The generous gift was left to Worcestershire Acute Hospitals NHS Trust by Dorothy Hackney who recently passed away at the age of 92.

She chose to leave her legacy to the trust following the care of her husband at Worcestershire Royal Hospital in Worcester, who was diagnosed with incurable bone marrow cancer, myeloma.

Bone marrow is the spongy tissue found at the centre of some bones. It produces the body's blood cells. Myeloma affects the cells inside the bone marrow, which are an important part of the immune system.

Although Dorothy lived in Penmark, Wales, she often visited Worcestershire with her husband on holiday. It was during one of these holidays that she witnessed the care doctors and nurses of Worcestershire Royal Hospital in Worcester were able to give to her husband.

To show their appreciation, the trust has arranged for a plaque to be placed in Dorothy’s memory in the foyer of the hospital.

Close friend and executor of Dorothy’s will, Graham Hunt said: “Since her husband’s treatment at the hospital Dorothy knew she wanted her money to go towards helping other patients with myeloma. She always went on about how kind everyone was to both her and her husband throughout his care.”

Consultant haematologist, Dr Salim Shafeek treats patients with myeloma and other forms of blood cancer. He said: “Myeloma is a growing condition that is difficult to treat. Without research we can’t progress on these incurable conditions. This great donation to our research means we can continue to bring better care to our patients. Every penny will go towards improving patient care, whether through developments to equipment and facilities or by setting up more local research trials.”

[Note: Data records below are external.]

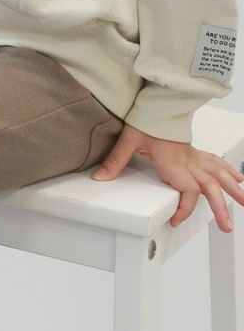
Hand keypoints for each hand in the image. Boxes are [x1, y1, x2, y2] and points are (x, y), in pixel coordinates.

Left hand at [91, 123, 243, 231]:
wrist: (159, 103)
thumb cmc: (147, 120)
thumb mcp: (129, 140)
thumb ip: (115, 161)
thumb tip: (100, 177)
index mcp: (175, 162)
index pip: (188, 190)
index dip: (185, 207)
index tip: (176, 220)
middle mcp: (189, 161)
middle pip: (211, 187)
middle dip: (220, 207)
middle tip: (226, 227)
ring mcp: (194, 156)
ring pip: (218, 175)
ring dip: (232, 190)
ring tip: (243, 203)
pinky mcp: (194, 152)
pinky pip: (215, 162)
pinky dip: (227, 171)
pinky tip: (238, 178)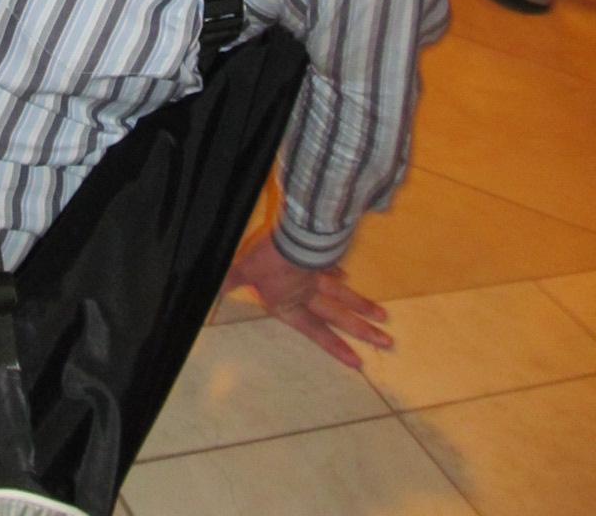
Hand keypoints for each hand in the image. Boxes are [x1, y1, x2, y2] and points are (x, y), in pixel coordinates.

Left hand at [222, 231, 390, 368]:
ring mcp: (316, 273)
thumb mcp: (241, 271)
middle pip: (339, 314)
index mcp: (290, 303)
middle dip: (362, 331)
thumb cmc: (266, 258)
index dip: (335, 347)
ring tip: (383, 317)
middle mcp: (308, 292)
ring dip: (362, 305)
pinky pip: (331, 266)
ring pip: (344, 293)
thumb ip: (228, 283)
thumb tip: (208, 298)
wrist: (289, 233)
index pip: (316, 331)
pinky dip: (339, 273)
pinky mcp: (318, 254)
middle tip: (387, 342)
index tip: (358, 363)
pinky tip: (347, 277)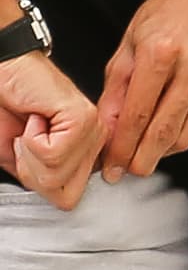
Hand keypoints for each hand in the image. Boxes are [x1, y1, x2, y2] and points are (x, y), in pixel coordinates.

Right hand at [0, 52, 105, 209]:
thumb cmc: (8, 106)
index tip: (29, 154)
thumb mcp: (21, 156)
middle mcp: (96, 142)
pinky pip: (52, 155)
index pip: (71, 200)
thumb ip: (43, 179)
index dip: (40, 185)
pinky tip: (36, 117)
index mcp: (86, 152)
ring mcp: (93, 130)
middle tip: (27, 141)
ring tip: (32, 126)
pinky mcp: (82, 119)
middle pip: (66, 197)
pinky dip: (31, 139)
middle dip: (34, 174)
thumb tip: (52, 195)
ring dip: (29, 154)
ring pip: (56, 176)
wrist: (4, 69)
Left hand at [98, 0, 187, 179]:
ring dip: (159, 151)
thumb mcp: (126, 49)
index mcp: (162, 52)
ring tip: (141, 152)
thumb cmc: (162, 19)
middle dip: (141, 159)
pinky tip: (165, 128)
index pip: (138, 114)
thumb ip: (115, 93)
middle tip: (126, 171)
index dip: (122, 146)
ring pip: (184, 137)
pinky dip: (178, 135)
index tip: (111, 166)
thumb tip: (108, 133)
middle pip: (164, 132)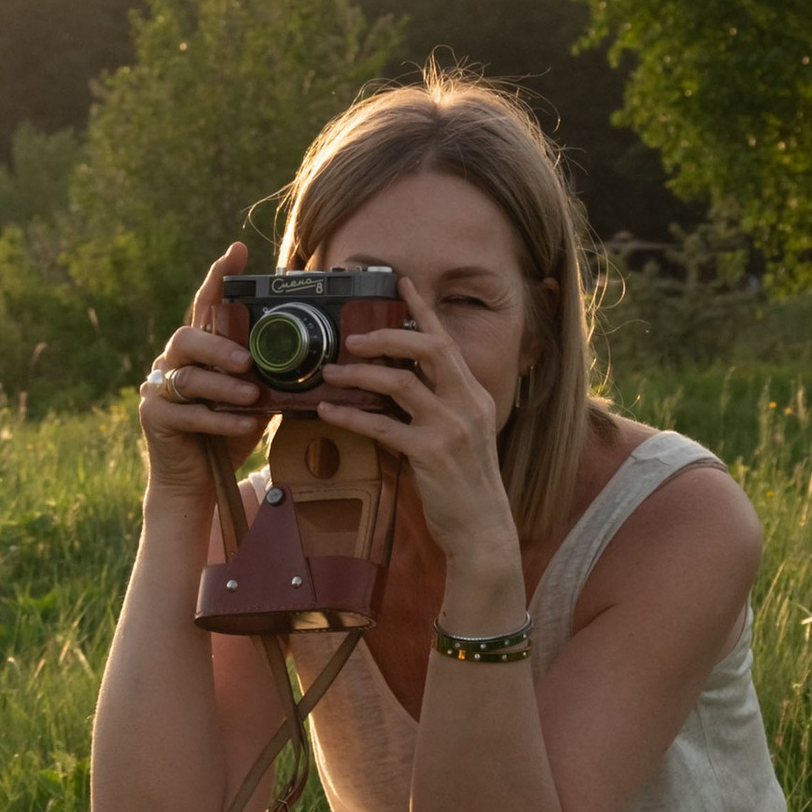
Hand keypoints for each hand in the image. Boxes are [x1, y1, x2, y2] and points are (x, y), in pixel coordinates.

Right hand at [135, 244, 266, 502]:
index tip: (237, 252)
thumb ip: (266, 377)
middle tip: (248, 361)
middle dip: (219, 347)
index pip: (206, 307)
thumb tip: (312, 359)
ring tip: (252, 396)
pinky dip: (218, 419)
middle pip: (188, 337)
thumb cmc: (226, 437)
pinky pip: (188, 413)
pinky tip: (243, 425)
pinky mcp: (154, 418)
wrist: (196, 484)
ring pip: (188, 376)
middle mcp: (173, 362)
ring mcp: (158, 389)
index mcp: (199, 351)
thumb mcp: (253, 401)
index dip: (219, 278)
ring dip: (223, 386)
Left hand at [313, 273, 517, 568]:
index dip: (423, 309)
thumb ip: (437, 407)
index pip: (446, 341)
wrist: (482, 530)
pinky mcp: (431, 454)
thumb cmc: (464, 485)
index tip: (401, 282)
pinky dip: (352, 416)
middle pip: (427, 348)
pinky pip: (383, 425)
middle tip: (351, 338)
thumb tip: (394, 385)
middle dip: (386, 336)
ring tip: (331, 374)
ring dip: (360, 374)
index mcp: (473, 394)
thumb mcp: (460, 436)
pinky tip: (329, 413)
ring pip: (400, 383)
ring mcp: (451, 427)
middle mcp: (467, 403)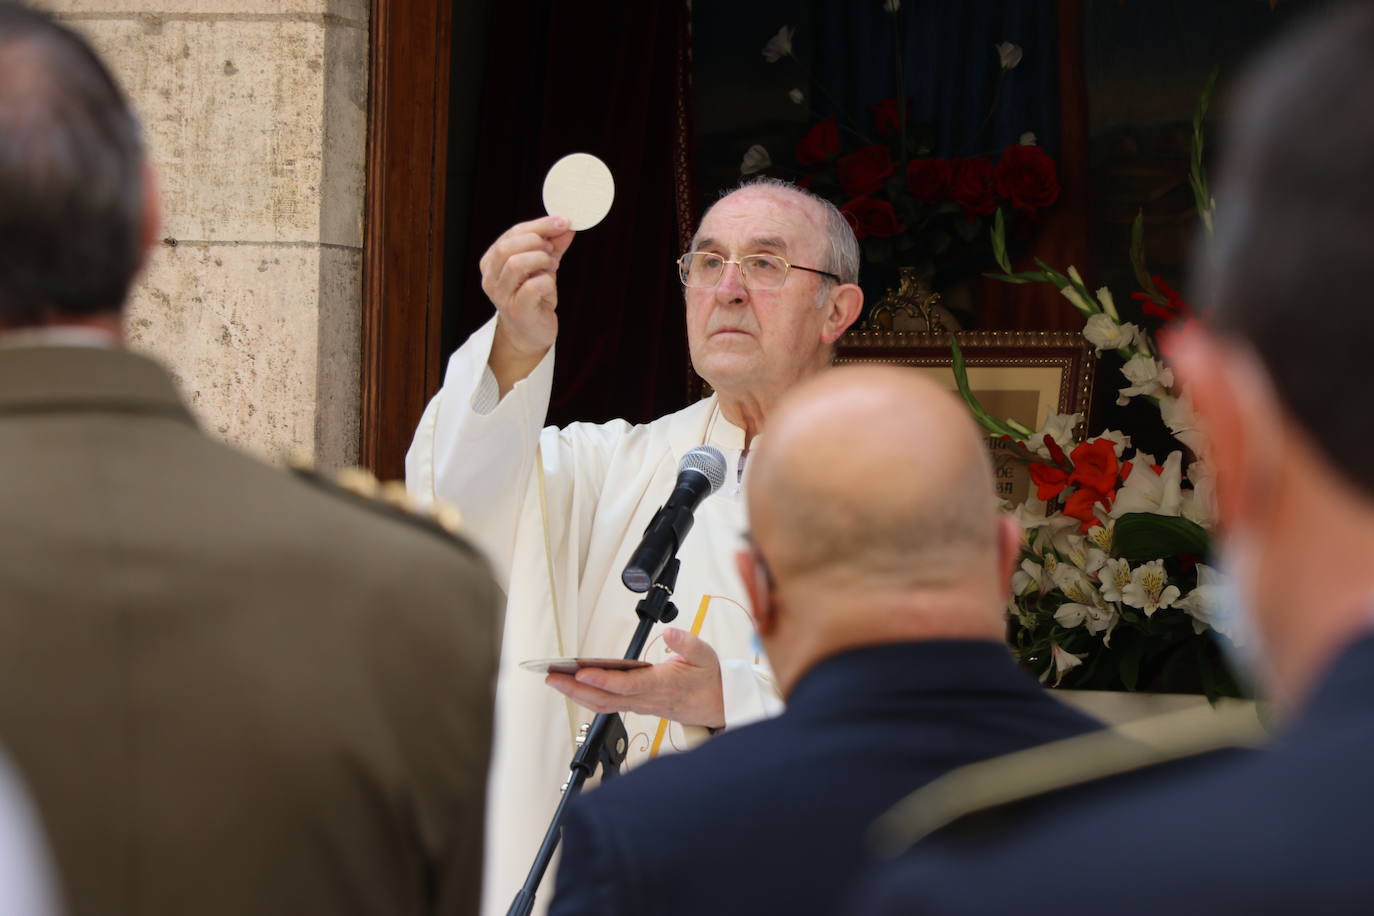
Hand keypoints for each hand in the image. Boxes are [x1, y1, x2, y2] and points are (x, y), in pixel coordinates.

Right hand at [480, 216, 575, 377]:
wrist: (530, 333)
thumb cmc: (534, 297)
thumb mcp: (542, 266)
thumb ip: (552, 246)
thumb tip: (567, 226)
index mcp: (492, 262)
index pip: (512, 233)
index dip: (539, 225)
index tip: (562, 222)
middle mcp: (491, 278)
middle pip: (508, 246)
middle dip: (537, 242)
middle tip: (552, 250)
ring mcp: (501, 295)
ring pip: (516, 264)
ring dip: (541, 260)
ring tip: (552, 267)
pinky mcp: (516, 310)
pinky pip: (532, 286)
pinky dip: (547, 281)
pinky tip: (549, 286)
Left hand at [545, 628, 725, 728]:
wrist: (719, 705)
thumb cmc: (710, 679)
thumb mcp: (706, 655)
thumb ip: (687, 643)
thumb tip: (670, 632)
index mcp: (662, 685)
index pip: (627, 685)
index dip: (602, 680)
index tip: (582, 672)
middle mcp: (647, 699)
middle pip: (606, 699)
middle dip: (576, 689)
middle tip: (552, 678)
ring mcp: (641, 705)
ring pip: (603, 704)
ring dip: (577, 694)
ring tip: (555, 680)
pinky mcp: (638, 706)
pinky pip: (608, 705)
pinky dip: (588, 696)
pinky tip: (573, 687)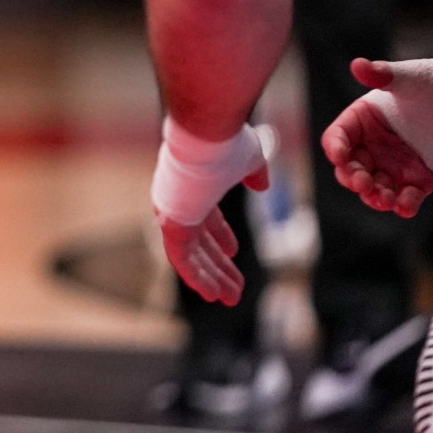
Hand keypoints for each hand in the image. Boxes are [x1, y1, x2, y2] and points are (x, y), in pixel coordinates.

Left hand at [150, 118, 268, 304]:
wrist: (206, 133)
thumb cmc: (227, 143)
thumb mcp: (248, 159)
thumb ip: (253, 173)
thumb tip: (261, 185)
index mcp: (196, 187)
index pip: (205, 219)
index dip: (219, 238)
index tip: (232, 253)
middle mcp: (180, 201)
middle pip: (199, 243)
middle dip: (218, 267)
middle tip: (233, 289)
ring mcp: (173, 212)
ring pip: (190, 256)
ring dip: (210, 279)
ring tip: (228, 300)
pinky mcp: (171, 222)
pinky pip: (180, 259)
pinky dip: (195, 278)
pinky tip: (210, 294)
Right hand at [322, 58, 432, 218]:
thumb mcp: (409, 78)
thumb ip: (383, 75)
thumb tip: (357, 65)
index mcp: (363, 120)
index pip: (338, 138)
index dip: (335, 149)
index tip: (341, 158)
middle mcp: (374, 144)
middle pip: (351, 168)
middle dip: (353, 179)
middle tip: (364, 183)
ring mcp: (396, 163)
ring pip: (375, 187)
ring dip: (375, 196)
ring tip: (385, 199)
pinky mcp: (420, 178)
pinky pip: (407, 197)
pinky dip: (404, 205)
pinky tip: (406, 206)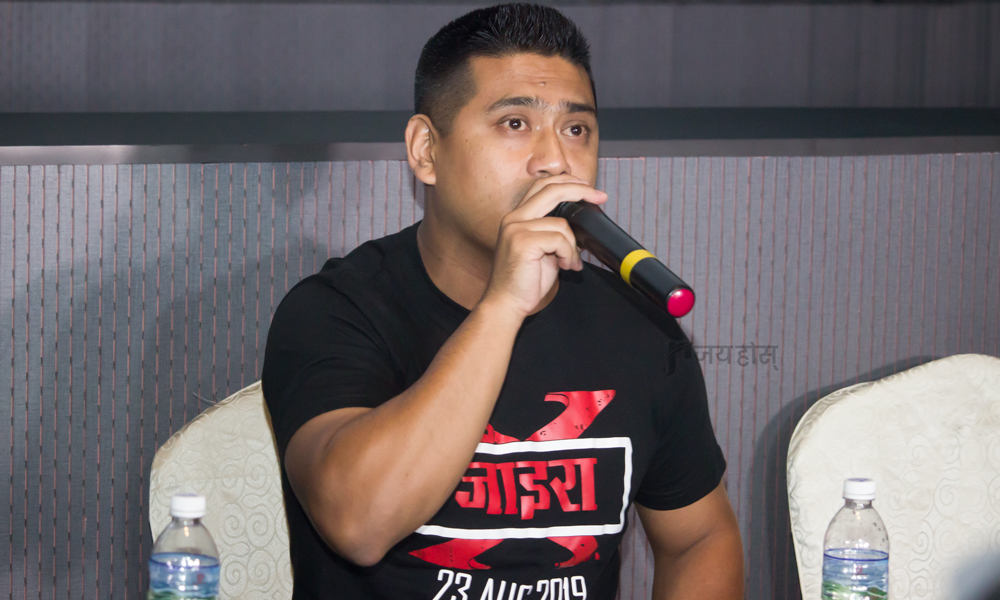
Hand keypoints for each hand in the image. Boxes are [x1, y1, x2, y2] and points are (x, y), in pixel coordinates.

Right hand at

The money will also be going towards Worcestershire’s heart services. Dr Jasper Trevelyan, consultant cardiologist said “This donation will help us provide first class care in cardiology. Over the last eight years we have invested in a new cardiac catheter lab and moved on to 24/7 services for emergency heart attack care. This money will allow us to invest in and expand our services even further for our patients.”